Al poco rato vimos venir hacia nosotros, caminando descuidadamente por entre los árboles, a un joven que se sentó en el suelo junto a nosotros y empezó a hablarnos amistosamente como si nos conociese. Pero no le contestamos, porque era forastero y nosotros no estábamos acostumbrados a tratar con forasteros, sintiendo cortedad delante de ellos. Venía ataviado con ropas nuevas y de buena calidad; era bien plantado, de cara atrayente y voz agradable, y de maneras espontáneas, elegantes y desembarazadas, y no reservón, torpe y desconfiado como los demás muchachos. Nosotros queríamos tratarle como amigo, pero no sabíamos como empezar. A mí se me ocurrió de pronto ofrecerle una pipa, y me quedé pensando si lo tomaría con el mismo espíritu afectuoso con que yo se la ofrecía. Pero me acordé de que no disponíamos de fuego, y me quedé pesaroso y defraudado. Pero él alzó la vista, alegre y complacido, y dijo.
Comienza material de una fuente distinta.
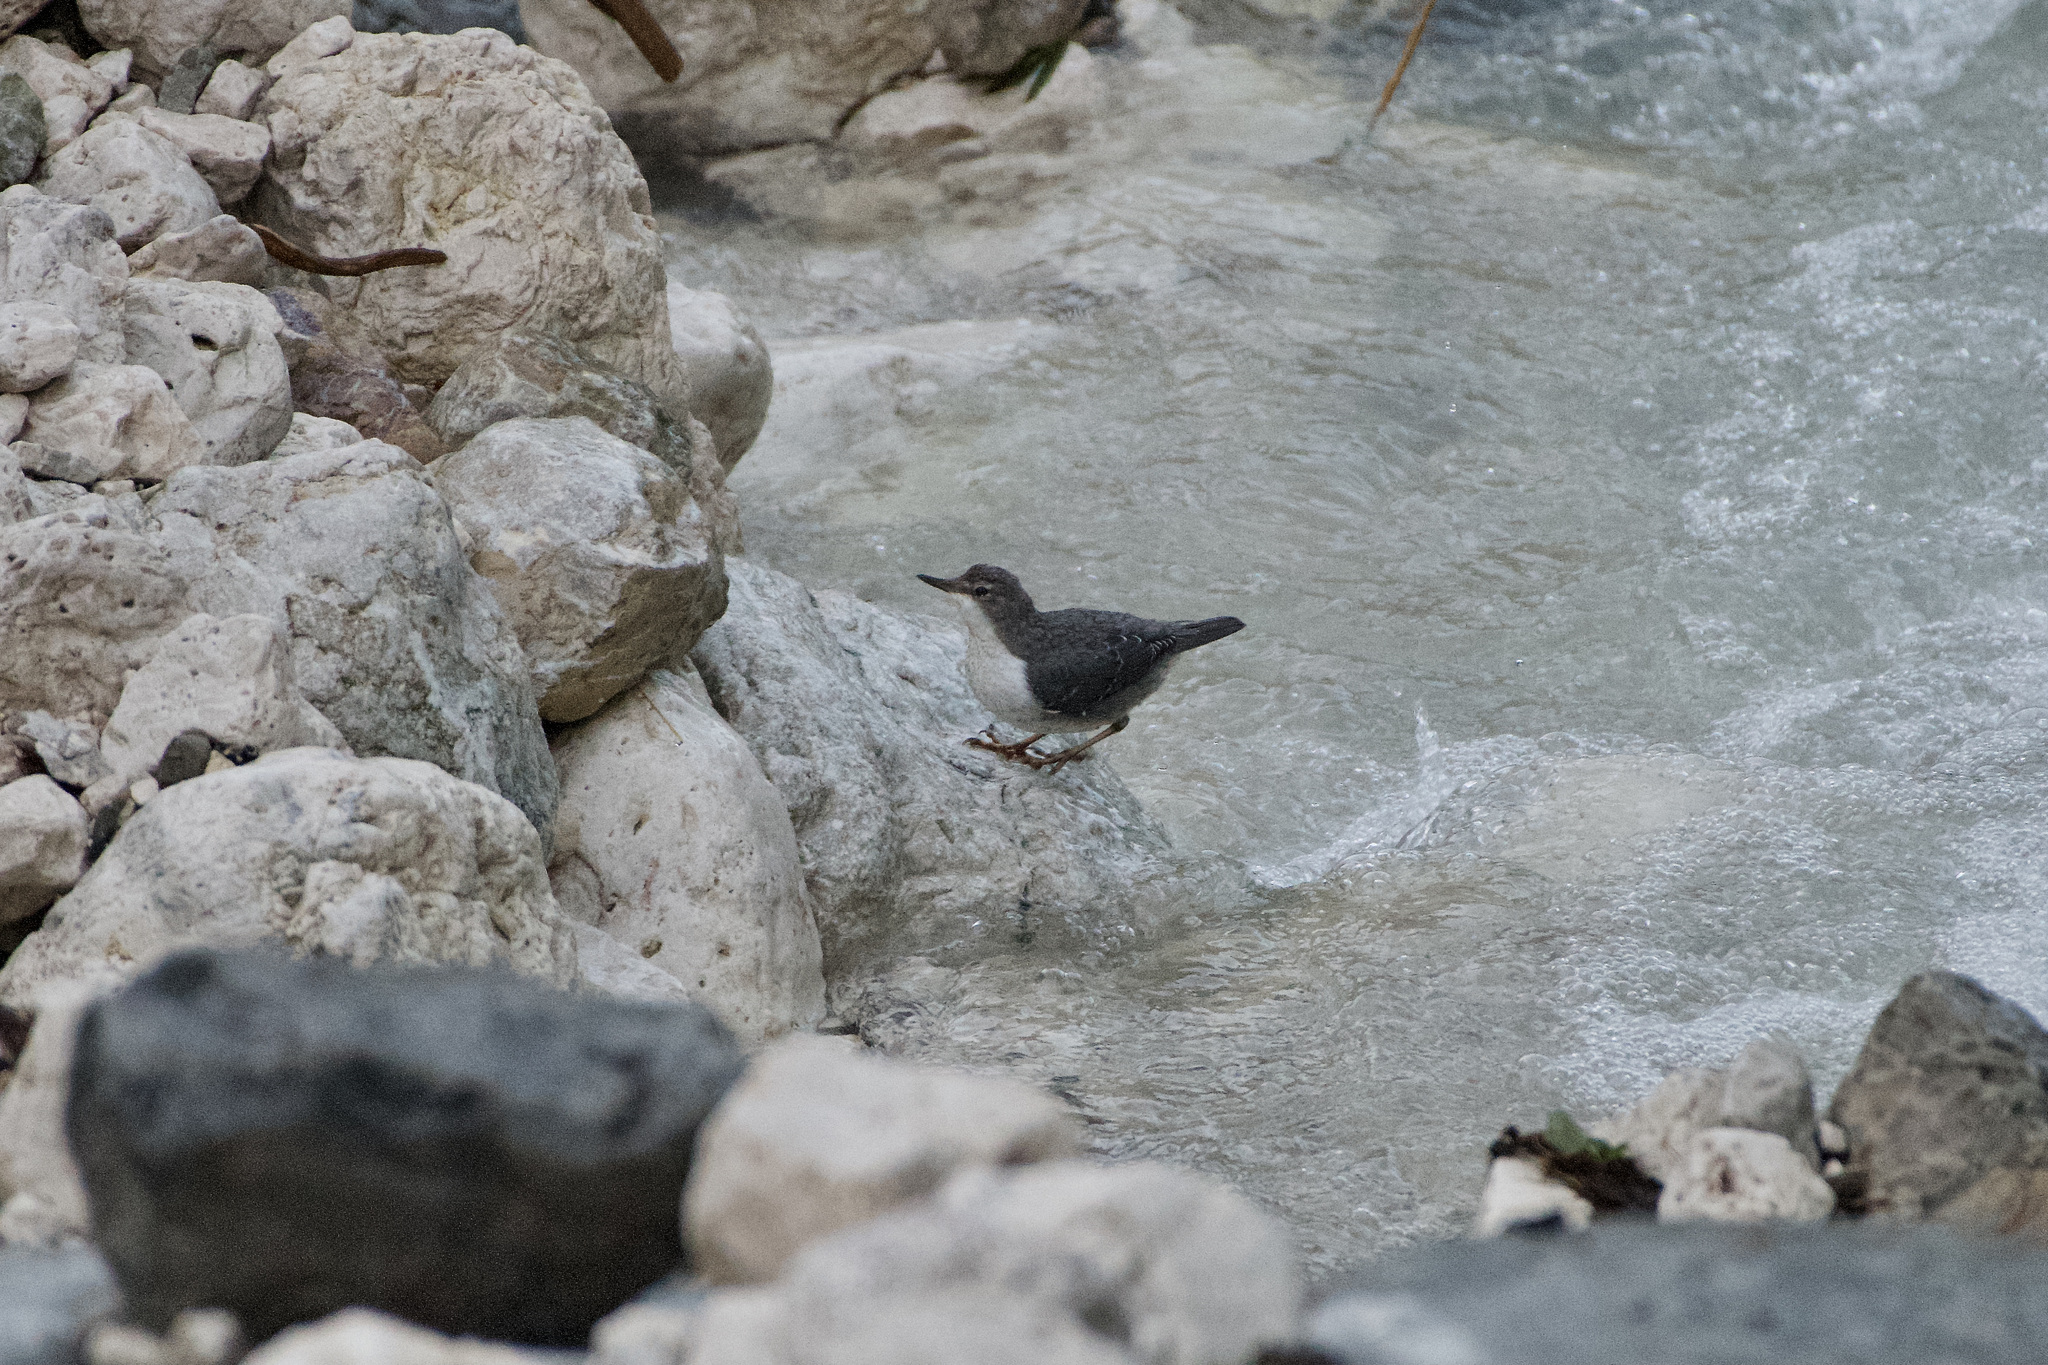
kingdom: Animalia
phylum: Chordata
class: Aves
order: Passeriformes
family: Cinclidae
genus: Cinclus
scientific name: Cinclus cinclus
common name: White-throated dipper
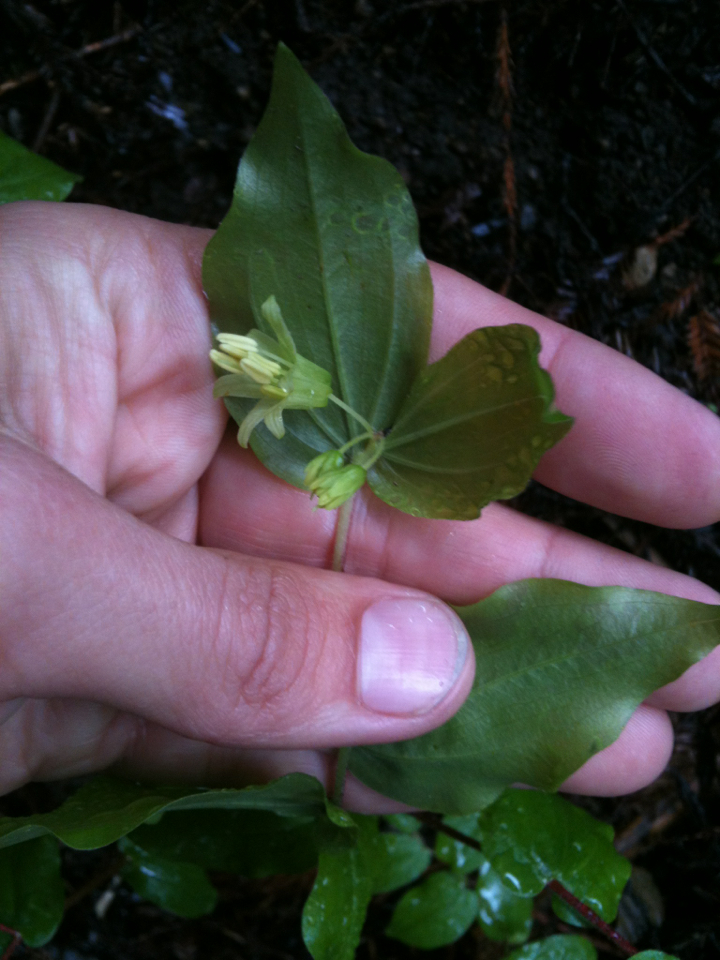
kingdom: Plantae
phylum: Tracheophyta
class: Liliopsida
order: Liliales
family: Liliaceae
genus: Prosartes
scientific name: Prosartes hookeri
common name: Fairy-bells
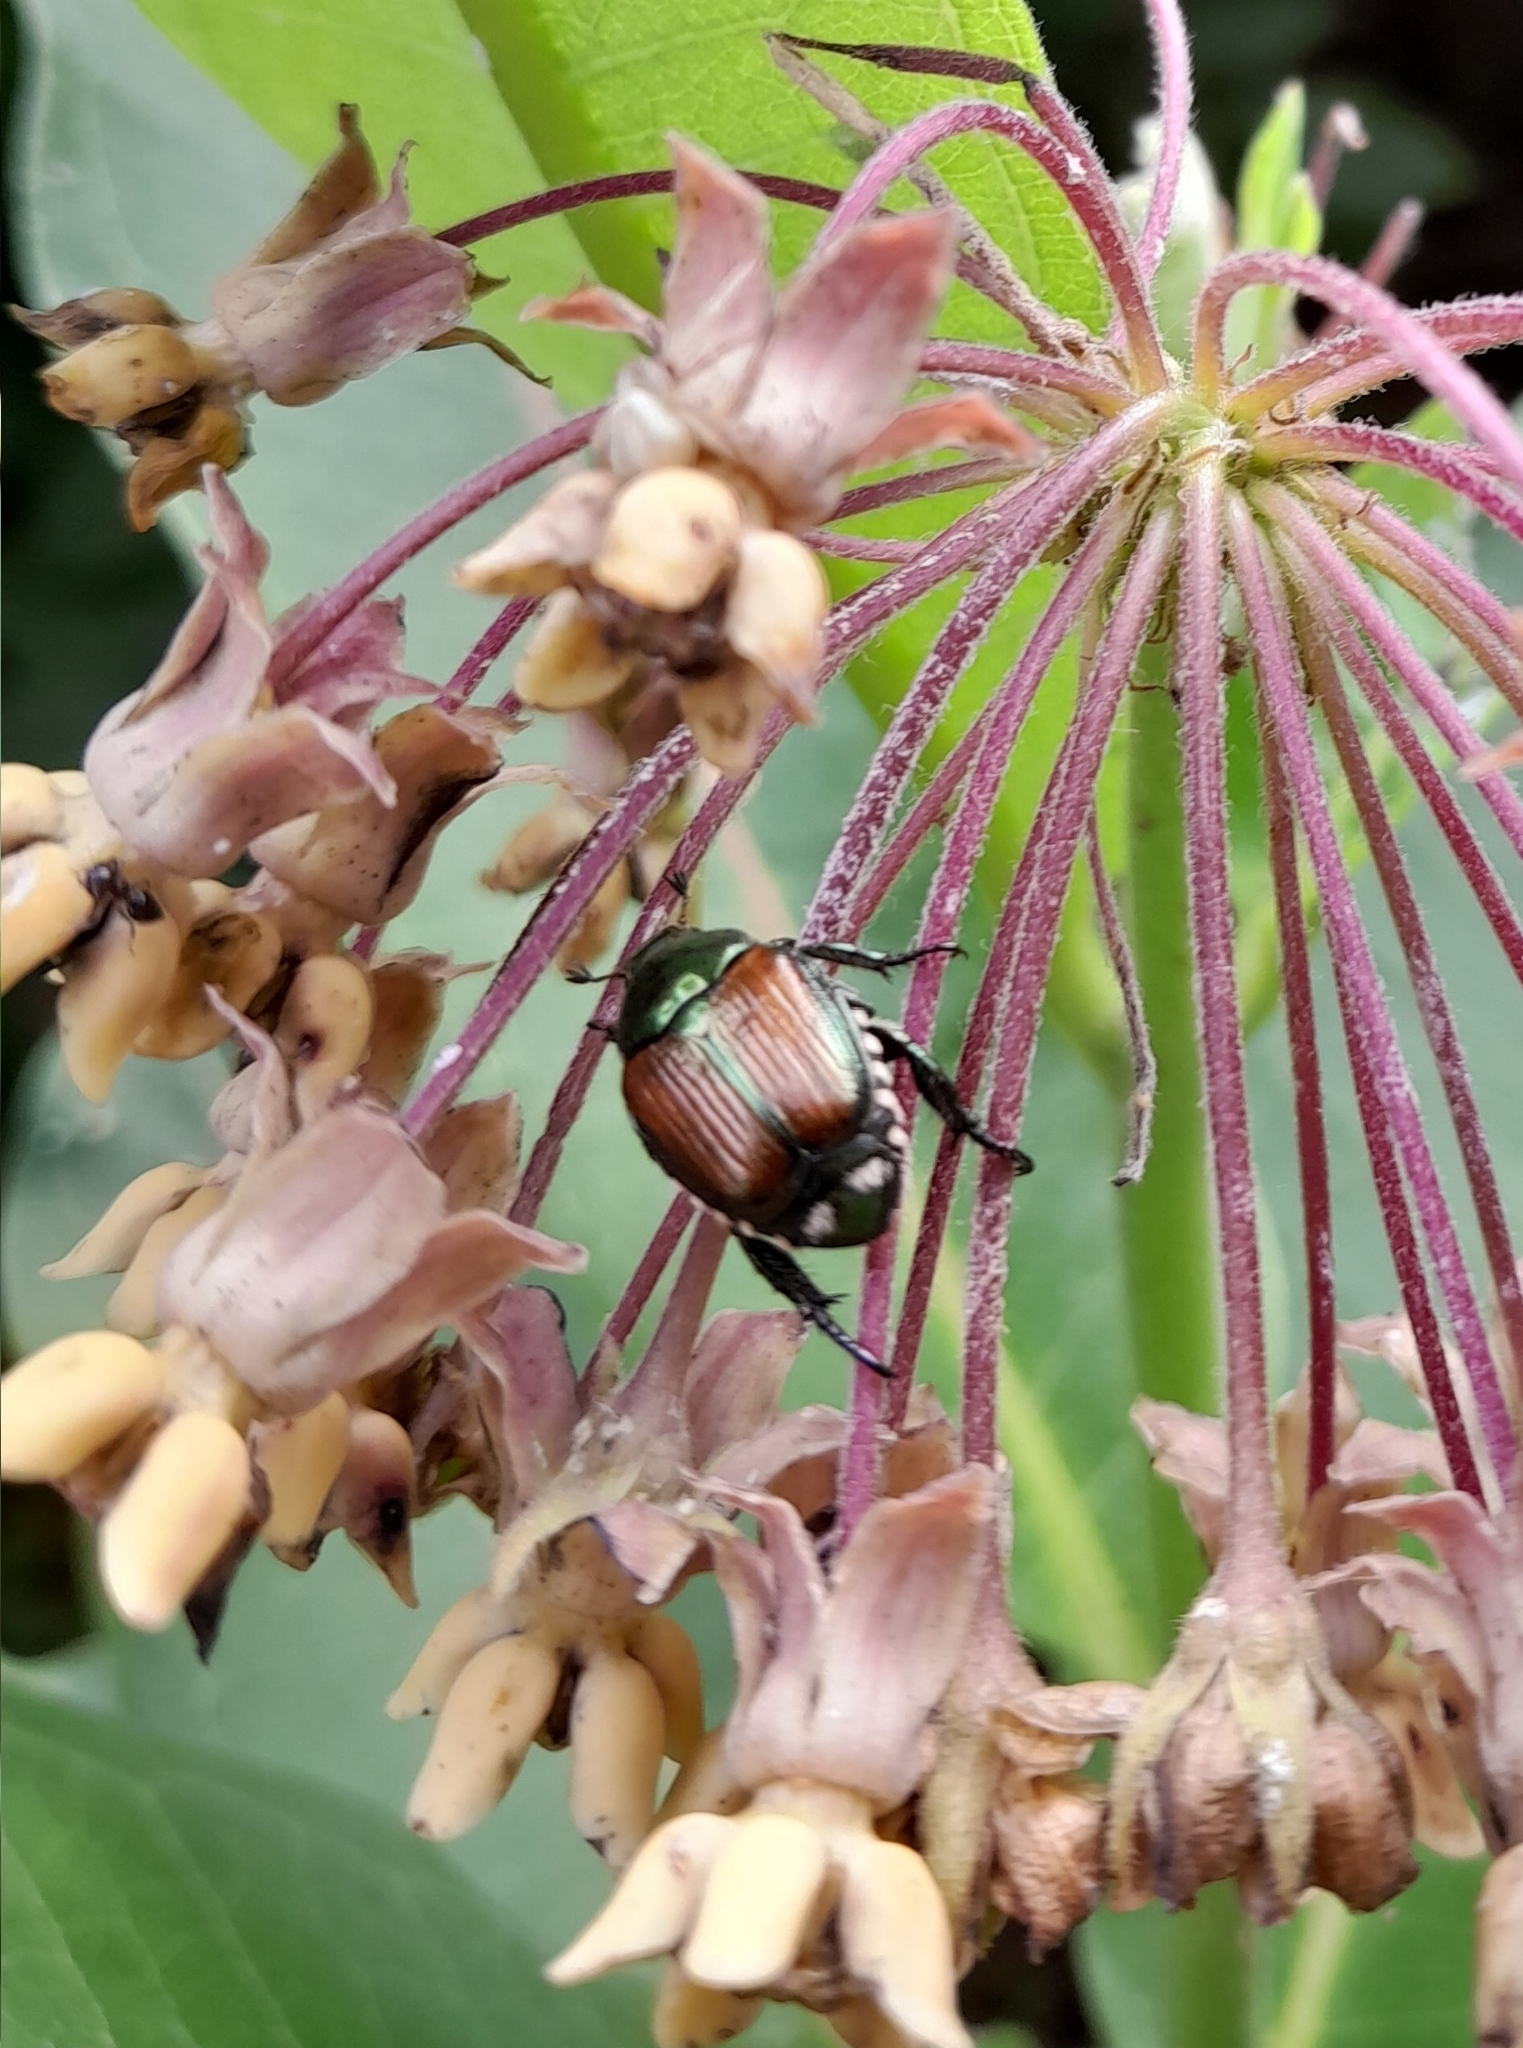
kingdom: Animalia
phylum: Arthropoda
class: Insecta
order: Coleoptera
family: Scarabaeidae
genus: Popillia
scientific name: Popillia japonica
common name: Japanese beetle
—¿Fuego? Eso es cosa fácil; yo os lo proporcionaré.

Me sentí tan asombrado que no pude hablar, porque yo no había pronunciado una sola palabra. Agarró la pipa entre sus manos y sopló en ella; el tabaco brilló al rojo y se alzaron del mismo espirales de humo azul. Nosotros nos pusimos de pié de un salto, e íbamos a echar a correr; era cosa natural, y en efecto corrimos algunos pasos a pesar de que él nos suplicaba anheloso que nos quedásemos, dándonos su palabra de que no nos causaría daño alguno, y de que lo único que deseaba era amistarse con nosotros y hacernos compañía. Nos detuvimos pues, y permanecimos en nuestro sitio, deseosos de volver junto a él, porque nos moríamos de curiosidad y de admiración, pero temerosos de arriesgarnos a ello. El joven seguía insistiendo de una manera suave y persuasiva; cuando vimos que la pipa no estallaba ni ocurría nada, recobramos poco a poco nuestra confianza, y por fin nuestra curiosidad pudo más que nuestros temores; nos arriesgamos a retroceder, aunque lentamente y dispuestos a salir huyendo a la menor alarma.